The same can be said with Zehaf-Bibeau’s situation as in both Canada and US in the last decade have been more focused on funding further foreign endeavors at the expense of the many domestic issues its public struggles with back home.

Although the US has a more complicated history with the Middle East and in particular with Iraq, the US has been going down a dangerous path with its response to the Ebola crisis. Aside from the paranoia-obsessed news and the lack of information from the US media on the issue of Ebola, several governors and pundits responses to the crisis have been more harmful to fixing the issues than helpful. With the recent quarantines of returning health workers from West Africa, while scientist and the Supreme Court suggest that the quarantines are wrong and against civil liberties, can actually backfire on trying to control and stop the spread of the disease.

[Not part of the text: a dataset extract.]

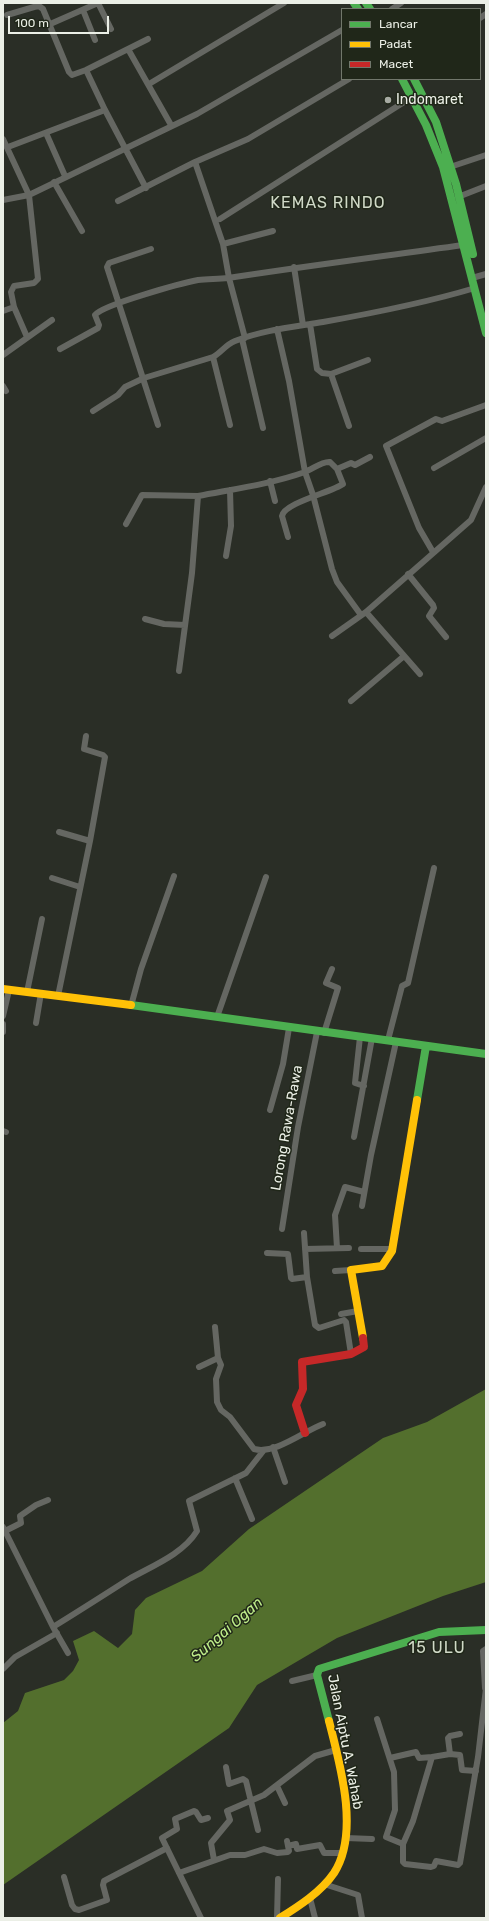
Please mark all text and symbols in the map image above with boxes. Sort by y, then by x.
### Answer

As with the case of Ryan Boyko, a data analyst who’s been trying to slow down the spread of the disease while working in Africa, returned to the US and tested negative by the CDC and then placed in quarantine without an end date. Without knowing when the quarantine will end, he can not continue his research. Other workers are also feeling the burden of unnecessary quarantines and the public reacts withflagrantly ignorant statements, revealing our media has not provided us with the proper information on how the disease is contracted and how it can be spread. The scientific community tries to alter the damage but only gets belittled or ignored, showing up occasionally on a panel, while pundits, with continuous airtime, continue to inform the public with their uneducated opinions of what to do.

Our lack of response to the beginning spread of Ebola was sad enough and our reaction to the fear of the disease coming only after a US citizen got the disease was even more appalling. While we hesitate to have soldiers go to West Africa to help the situation, we mistreat the workers returning. In a striking comparison, Cuba, who has always been at the forefront of educating and sending doctors to struggling countries, is sending doctors to the country without fear or protest. Aside from the many faults in that country, their response to desperate needs of human beings in other countries has had them react in a way that is helpful in preventing further spread and stopping the disease in its tracks.

While the US and Canada are facing challenges and both countries are reporting on the ground differently, their initial reactions have been identical. We must be cautious in how we attend to these issues. As Canada’s media showed us in the following hours of Ottawa, we need to be calm and collective, and approach the issues with a seriousness that will help us assist the problem rather than make it worse.